Het zal destijds de wens zijn geweest, om in Ierland een modern katholiek kalifaat te stichten. Veel mooi ouds, ook aan religieuze
bouwwerken, is inmiddels in ieder geval een ruïne. En het land is vol gezet met
nieuwe, meestal tamelijk lelijke kerken. Nergens zag ik eerder twee identieke godshuizen
800 m van elkaar. Maar in Wexford staan ze (‘Wat kost die kerk? Euhhh, doe er
dan maar twee.’). Het al genoemde Galway kreeg in 1965 nog een kersverse
kathedraal, van kloeke afmetingen. Dat riep toen ook al wel vragen op, maar
vooral over de oubollige stijl. Niet of er blijvende behoefte was aan nog meer
ruimte voor religieuze samenkomst. Maar goed, in ons eigen Rolduc dachten ze
toen, medio jaren zestig, ook nog dat er niets zou veranderen in de komende
honderd jaar, dus we moeten niet te hard oordelen.

Op een wat frisse avond kreeg ik van een Ierse kennis een hele fijne fleecetrui.
Zwart met in grote witte letters op de voorkant het woord: REPEAL. Een band, opvolger
van Clannad of U2, dacht ik. De trui is veel gedragen, met het nodige bekijks.
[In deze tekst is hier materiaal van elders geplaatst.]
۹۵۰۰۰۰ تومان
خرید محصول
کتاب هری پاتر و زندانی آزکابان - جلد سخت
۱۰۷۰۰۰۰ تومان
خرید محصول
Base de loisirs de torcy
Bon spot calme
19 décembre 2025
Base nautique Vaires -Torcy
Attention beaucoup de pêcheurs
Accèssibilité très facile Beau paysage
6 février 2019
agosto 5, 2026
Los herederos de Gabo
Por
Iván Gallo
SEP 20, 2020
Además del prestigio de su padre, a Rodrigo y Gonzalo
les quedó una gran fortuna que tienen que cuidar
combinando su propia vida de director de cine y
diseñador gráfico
Inmiddels weet ik dat REPEAL slaat op de bepaling in de Ierse grondwet die
abortus vrijwel verbiedt – oorsprong van het eerder genoemde vrouwelijke
persoonsverkeer oostwaarts – en begrijp ik het bekijks. De RK kerk wil niets weten van REPEAL. Vaak zijn bezwaren van
religieuze zijde domweg niet te begrijpen. Hier wel. De clerus wil natuurlijk uitzicht
houden op nieuwe cohorten geestelijk en lichamelijk gehandicapten en
beschadigde kinderen van tienermoeders, om te kunnen bepotelen en misbruiken. Zij
houden het liever bij het vrome, geduldige papier van een Policy Statement.
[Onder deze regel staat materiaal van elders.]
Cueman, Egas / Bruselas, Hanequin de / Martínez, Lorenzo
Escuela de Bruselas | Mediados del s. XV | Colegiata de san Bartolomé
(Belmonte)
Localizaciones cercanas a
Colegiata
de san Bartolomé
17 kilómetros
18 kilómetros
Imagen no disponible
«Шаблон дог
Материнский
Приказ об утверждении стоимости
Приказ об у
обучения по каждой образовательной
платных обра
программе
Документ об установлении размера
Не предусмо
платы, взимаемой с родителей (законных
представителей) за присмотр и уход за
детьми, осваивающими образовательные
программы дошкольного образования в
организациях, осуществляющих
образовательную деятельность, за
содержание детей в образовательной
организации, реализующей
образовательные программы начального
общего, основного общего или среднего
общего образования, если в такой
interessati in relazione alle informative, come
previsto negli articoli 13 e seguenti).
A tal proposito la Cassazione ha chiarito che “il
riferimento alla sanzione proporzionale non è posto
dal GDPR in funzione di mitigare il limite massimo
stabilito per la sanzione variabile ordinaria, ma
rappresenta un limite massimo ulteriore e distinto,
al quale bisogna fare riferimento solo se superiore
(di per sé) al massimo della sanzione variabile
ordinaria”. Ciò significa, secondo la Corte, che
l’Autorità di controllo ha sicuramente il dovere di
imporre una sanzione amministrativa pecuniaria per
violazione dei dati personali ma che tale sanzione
Al lang weer thuis zei iemand die kranten leest dat de Ierse regering, tegen
haar zin, 18 miljard Euro gaat innen, bij een of andere Amerikaanse IT-tent,
Apple, geloof ik. Wat met dat geld te doen, vroeg ik mij onwillekeurig af. Ik
aarzel tussen betere wegen en huisvesting voor die 30.000 park- en
portiekbewoners. Uiteindelijk kies ik voor de wegen. Ik ben géén onmens. Het is
er echt nooit echt koud, in Ierland.